Cosa fare: Trasforma in una lista JSON di stringhe, una per riga e senza righe vuote, i dati dall'inizio fino alla riga che contiene "1404-02-05 در 19:27", compresa. Lascia fuori le immagini.

··· Dati dell'esercizio ···

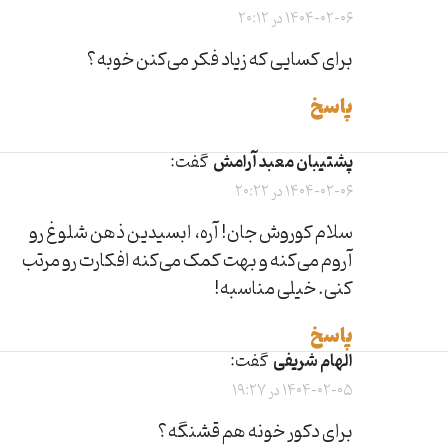
1404-02-06 در 20:12
برای کسایی که زیاد فکر می‌کنن خوبه؟
پاسخ
پشتیبان معبد آرامش
گفت:
1404-02-06 در 20:22
سلام کوروش جان! آره، ابسیدین ذهن شلوغ رو
آروم می‌کنه و بهت کمک می‌کنه افکارت رو مرتب
کنی. خیلی مناسبه!
پاسخ
الهام شریفی
گفت:
1404-02-05 در 19:27
برای دکور خونه هم قشنگه؟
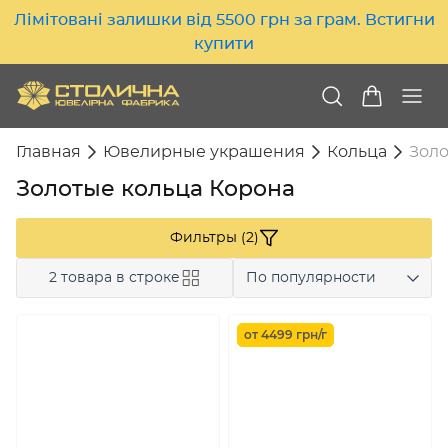
Лімітовані залишки від 5500 грн за грам. Встигни
купити
Главная
Ювелирные украшения
Кольца
Золо
Золотые кольца Корона
Фильтры (2)
2 товара в строке
По популярности
от 4499 грн/г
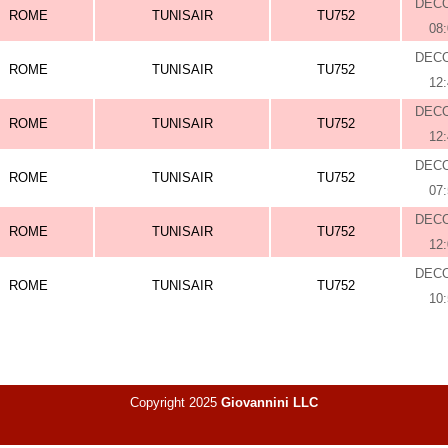
DEC
ROME
TUNISAIR
TU752
08
DEC
ROME
TUNISAIR
TU752
12
DEC
ROME
TUNISAIR
TU752
12
DEC
ROME
TUNISAIR
TU752
07
DEC
ROME
TUNISAIR
TU752
12
DEC
ROME
TUNISAIR
TU752
10
Copyright 2025
Giovannini LLC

···

Risultato:
[
  "1404-02-06 در 20:12",
  "برای کسایی که زیاد فکر می‌کنن خوبه؟",
  "پاسخ",
  "پشتیبان معبد آرامش",
  "گفت:",
  "1404-02-06 در 20:22",
  "سلام کوروش جان! آره، ابسیدین ذهن شلوغ رو",
  "آروم می‌کنه و بهت کمک می‌کنه افکارت رو مرتب",
  "کنی. خیلی مناسبه!",
  "پاسخ",
  "الهام شریفی",
  "گفت:",
  "1404-02-05 در 19:27"
]